Lookout Security described the unsavory practice as “trojanized adware.” Essentially the third-party apps look and function like Google, Facebook, Twitter, WhatsApp, and other popular apps. But once they’re installed, they assign themselves system-level permission and serve up ads throughout the rest of the OS, generating money for the hacker.
It’s a new level of evil genius because the security firm says they’re nearly impossible to uninstall: the best option for those who fall victim is to just ditch out on the device and pick up a new one. The trojanized apps obtain root-level access and install themselves as system apps, so even a factory reset doesn't get rid of them.
The impact on you: While this may sound dire, it confirms our core piece of security advice: stick to the Google Play Store or Amazon App Store and always install the latest Android OS and Play Services updates. The absolute best option is to pick up a new Nexus device, which Google has pledged will get monthly security updates directly from Mountain View. BlackBerry recently made a similar pledge, with Silent Circle (maker of the Black Phone), and a few others jumping on board. So far, Google has been the most aggressive at sticking to the timeline.
The Wild West of Android apps
These miscreants are hiding out in third-party app stores and in software downloaded via the web. They still look and work like regular apps, but then release the trojanized adware into your device with nearly limitless access to key data.
In a blog post outlining the threat, Lookout’s Michael Bentley cautioned against rooting one’s phone, a popular activity by those who like to install custom ROMs and tinker with the way their phone works.

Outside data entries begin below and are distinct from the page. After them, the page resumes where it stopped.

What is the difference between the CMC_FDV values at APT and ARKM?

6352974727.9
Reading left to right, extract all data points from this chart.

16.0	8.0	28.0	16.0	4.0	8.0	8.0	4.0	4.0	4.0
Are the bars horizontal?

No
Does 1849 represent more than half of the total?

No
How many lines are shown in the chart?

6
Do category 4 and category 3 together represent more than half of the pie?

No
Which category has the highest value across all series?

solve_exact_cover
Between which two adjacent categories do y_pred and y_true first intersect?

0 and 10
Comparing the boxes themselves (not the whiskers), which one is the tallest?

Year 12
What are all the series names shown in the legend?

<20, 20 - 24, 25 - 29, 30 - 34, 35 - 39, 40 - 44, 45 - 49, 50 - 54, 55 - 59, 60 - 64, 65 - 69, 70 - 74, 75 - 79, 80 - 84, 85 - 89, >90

The exploits are often used in popular root enablers, according to Lookout Security. Click on image to enlarge. Credit: Lookout
“The act of rooting the device in the first place creates additional security risk for enterprises and individuals alike, as other apps can then get root access to the device, giving them unrestricted access to files outside of their domain. Usually applications are not allowed to access the files created by other applications, however with root access, those limitation are easily bypassed,” he said.
The security firm said there are three similar families of the trojanized adware that serve up the ads: Shuanet, Komage, and Shudun. Together, they’re responsible for over 20,000 different samples of malware.